Bremner S A, Carey I M, DeWilde S, Richards N, Maier W C, Hilton S R, Strachan D P, Cook D G
Department of Community Health Sciences, St George's Hospital Medical School, London, UK.
Clin Exp Allergy. 2003 Nov;33(11):1518-25. doi: 10.1046/j.1365-2222.2003.01794.x.
Theoretically, antibacterial agents in early life might influence allergic sensitization in two ways: (i) as an indicator of infectious illness, they might be expected to protect against allergy; (ii) alternatively they might increase the risk through effects on the commensal bowel flora. Epidemiological evidence linking the prescription of antibacterial agents in early life to the subsequent development of hayfever is conflicting.
To establish definitively whether an association exists between early-life antibacterial exposure and childhood hayfever diagnosis.
Nested case-control studies were based on birth cohorts of children identified within two large UK general practice databases of electronic patient records. One hundred and sixteen thousand and four hundred and ninety-three children from 605 general practices were identified as being continuously registered from birth to at least age 5 years. Seven thousand and ninety-eight cases were diagnosed with hayfever after the age of 2 years. One control per case was matched for practice, birth month, sex and still being registered on case diagnosis date. Odds ratios were derived from conditional logistic regressions within each database followed by pooling using a fixed-effect model.

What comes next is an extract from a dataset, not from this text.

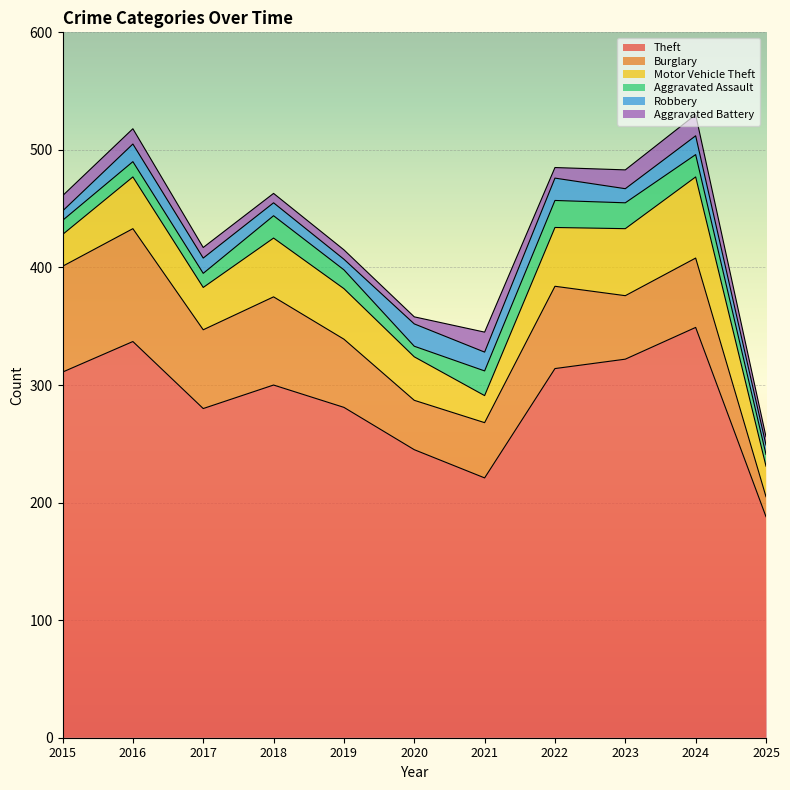

True or false: Theft has more than 0 interior local peaks.

True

The pooled odds ratio for hayfever was 1.11, 95% CI (1.03-1.20) if exposed to antibacterials in the first year of life, 1.35 (1.25-1.46) in year 2 and 1.47 (1.37-1.59) in year 3. Adjusting for consultation frequency reduced these odds ratios to 0.92, 1.05 and 1.10, respectively. There was no evidence that broader spectrum antibacterials, exposure in any specific month of year 1 or in the grass pollen season influenced the risk of hayfever.
These data exclude any important effect of antibacterial exposure in infancy on subsequent hayfever risk. Associations reported in earlier studies have likely been exaggerated through publication bias and by lack of control for the tendency of some families to consult frequently for a range of conditions.
从理论上讲,生命早期使用抗菌药物可能通过两种方式影响过敏致敏:(i)作为感染性疾病的一个指标,它们可能有望预防过敏;(ii)或者,它们可能通过对肠道共生菌群的影响增加风险。将生命早期抗菌药物的处方与随后花粉症的发生联系起来的流行病学证据相互矛盾。
明确生命早期接触抗菌药物与儿童花粉症诊断之间是否存在关联。
巢式病例对照研究基于英国两个大型电子病历全科医疗数据库中确定的儿童出生队列。来自605个全科医疗诊所的116493名儿童被确定从出生到至少5岁持续注册。7098例在2岁后被诊断为花粉症。每例病例匹配一名对照,匹配因素包括诊所、出生月份、性别以及在病例诊断日期仍在注册。比值比通过每个数据库内的条件逻辑回归得出,随后使用固定效应模型进行合并。
如果在生命的第一年接触抗菌药物,花粉症的合并比值比为1.11,95%可信区间(1.03 - 1.20);在第二年为1.35(1.25 - 1.46);在第三年为1.47(1.37 - 1.59)。调整就诊频率后,这些比值比分别降至0.92、1.05和1.10。没有证据表明广谱抗菌药物、在第一年的任何特定月份或草花粉季节接触会影响花粉症风险。
这些数据排除了婴儿期接触抗菌药物对随后花粉症风险的任何重要影响。早期研究中报道的关联可能因发表偏倚以及未控制一些家庭因多种情况频繁就诊的倾向而被夸大。